Role of experience in synaptic translation in vivo
Aims and objectives
Sleep helps us integrate new information from the environment in the brain on a daily basis. But how sleep achieves this function, in particular at the level of molecules, is not well understood. An important molecular step that promotes the stabilisation of new information in the brain is the production of new proteins (i.e., protein synthesis). New proteins will provide the building blocks necessary for the restructuration of communication between brain cells. Work in the past 20 years has identified that protein synthesis can occur directly at the synapses – the site of brain cell communication. Protein synthesis will thus allow to modify and stabilise each synapse individually in response to new experiences during wakefulness. Despite considerable evidence that sleep is a preferred time for protein production compared to wakefulness, the way how sleep regulates protein synthesis at synapses has never been investigated.
This project aims to address the hypothesis that sleep benefits brain plasticity (i.e. integration of new information into existing brain circuits) during development and adulthood by primarily regulating protein synthesis specifically at synapses.

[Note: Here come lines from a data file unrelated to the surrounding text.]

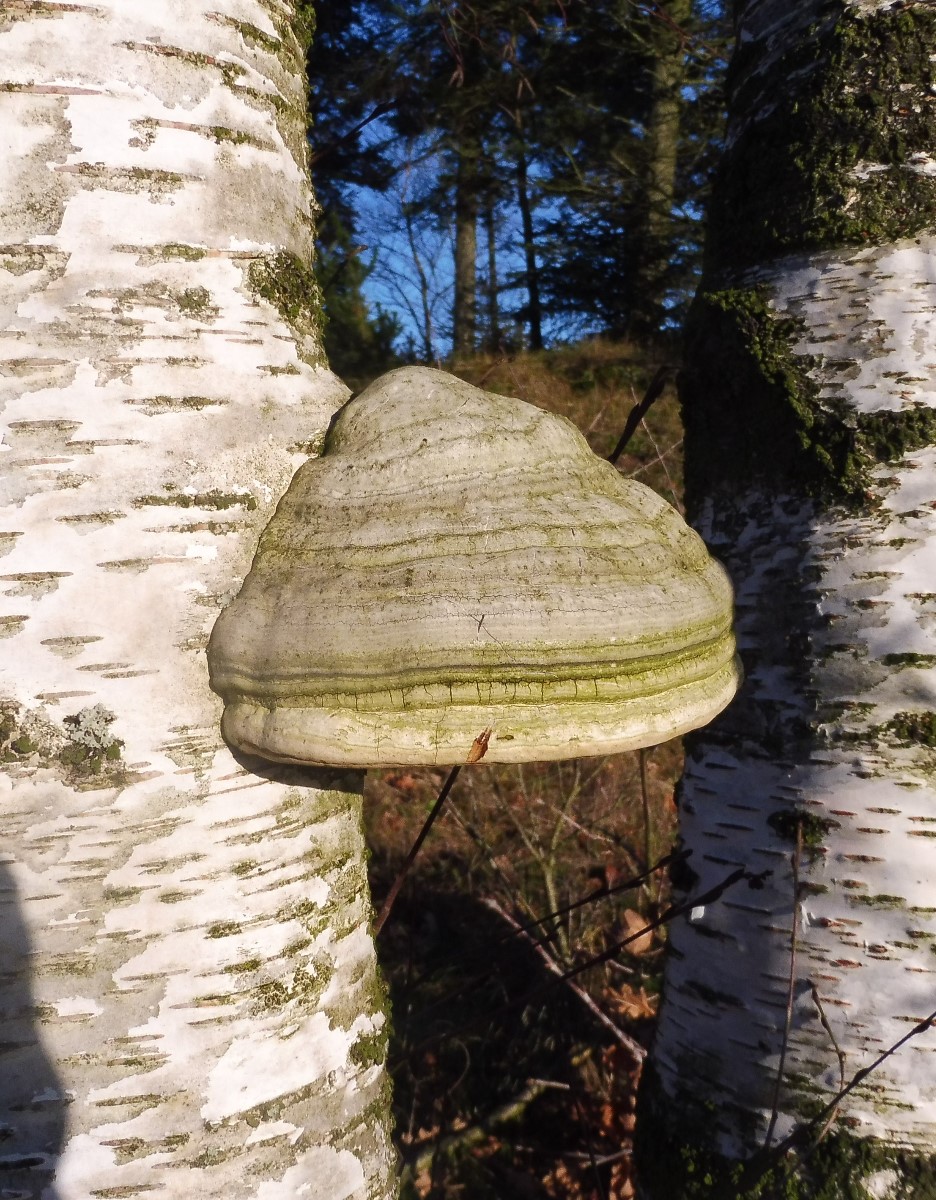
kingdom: Fungi
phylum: Basidiomycota
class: Agaricomycetes
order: Polyporales
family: Polyporaceae
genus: Fomes
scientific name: Fomes fomentarius
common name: tøndersvamp
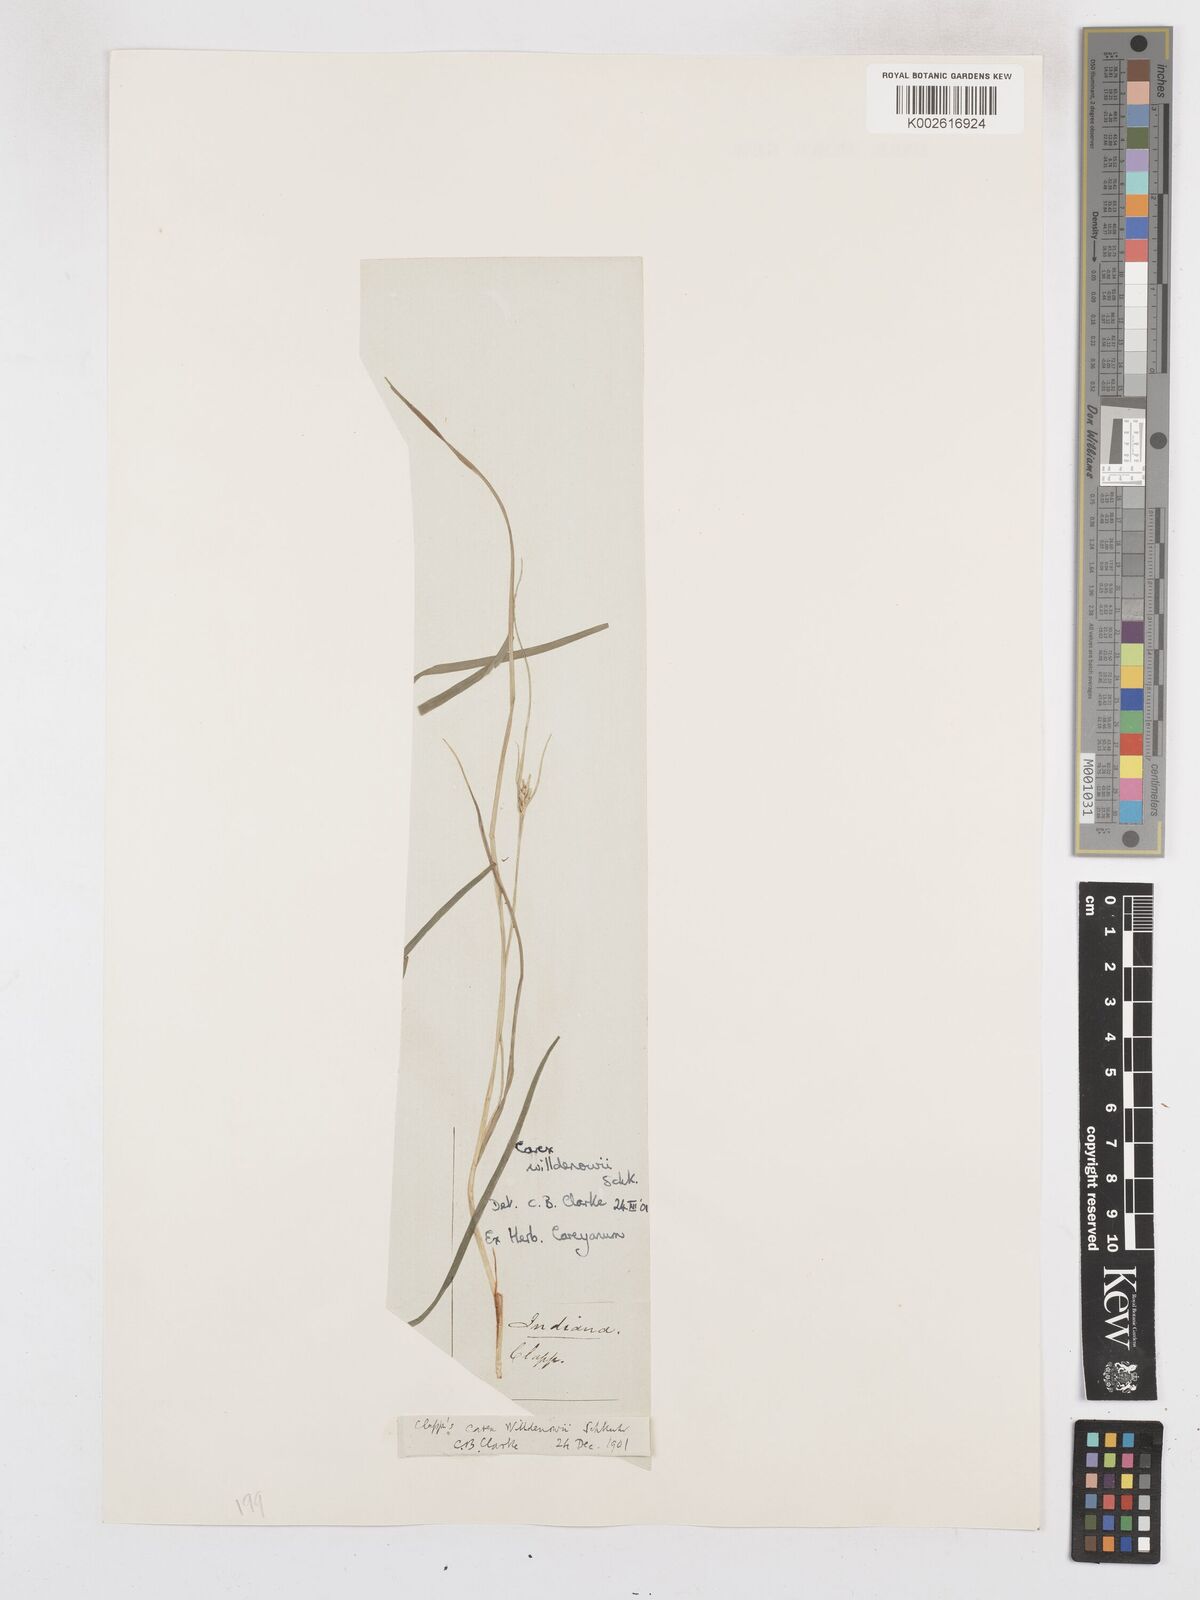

Protein synthesis at synapses is at the basis of our general cognitive abilities. This is because it is involved in the creation of synapses during development and their constant modification (i.e. experience, learning) during adulthood. Dysregulation of protein production at synapses are known to be responsible for several neurodevelopmental disorders (e.g. autism spectrum disorders). Since sleep amounts are highest during early life and lowest during ageing, insights into the role of sleep in synaptic protein synthesis will provide an important starting point for future investigations at both the fundamental and the clinical level.